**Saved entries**
★ ★ ★ ★ ★ ★ ★

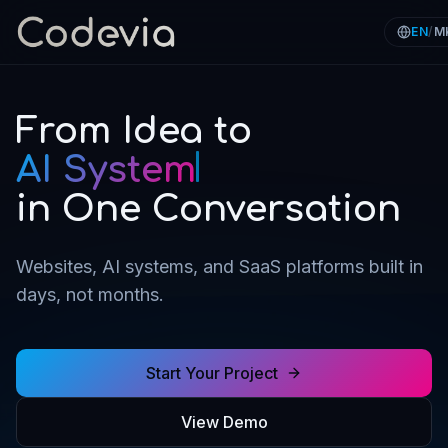
EN
/
M
From Idea to
SaaS Platform
in One Conversation
Websites, AI systems, and SaaS platforms built in
days, not months.
Start Your Project
View Demo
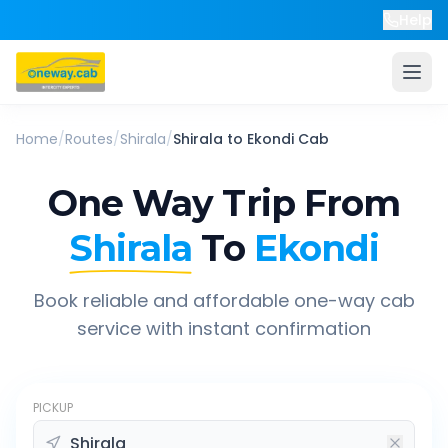
Help
Home
/
Routes
/
Shirala
/
Shirala
to
Ekondi
Cab
One Way Trip From
Shirala
To
Ekondi
Book reliable and affordable one-way cab
service with instant confirmation
PICKUP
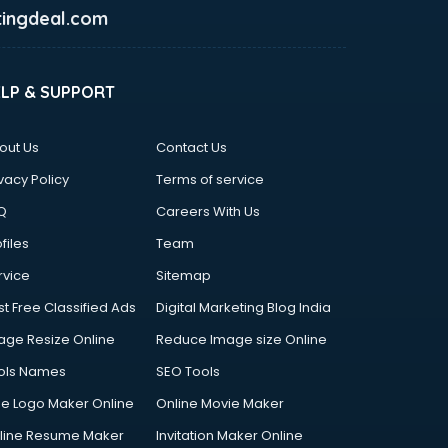
ingdeal.com
ELP & SUPPORT
out Us
Contact Us
vacy Policy
Terms of service
Q
Careers With Us
files
Team
rvice
Sitemap
st Free Classified Ads
Digital Marketing Blog India
age Resize Online
Reduce Image size Online
ols Names
SEO Tools
ee Logo Maker Online
Online Movie Maker
line Resume Maker
Invitation Maker Online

★ ★ ★ ★ ★ ★ ★

**GOAL OF THE EXERCISE**
Pull every line of text out of the saved entries above and reproduce it without changes, omitting the pictures.

**RESPONSE TO THIS EXERCISE**
EN
/
M
From Idea to
SaaS Platform
in One Conversation
Websites, AI systems, and SaaS platforms built in
days, not months.
Start Your Project
View Demo
Help
Home
/
Routes
/
Shirala
/
Shirala
to
Ekondi
Cab
One Way Trip From
Shirala
To
Ekondi
Book reliable and affordable one-way cab
service with instant confirmation
PICKUP
ingdeal.com
ELP & SUPPORT
out Us
Contact Us
vacy Policy
Terms of service
Q
Careers With Us
files
Team
rvice
Sitemap
st Free Classified Ads
Digital Marketing Blog India
age Resize Online
Reduce Image size Online
ols Names
SEO Tools
ee Logo Maker Online
Online Movie Maker
line Resume Maker
Invitation Maker Online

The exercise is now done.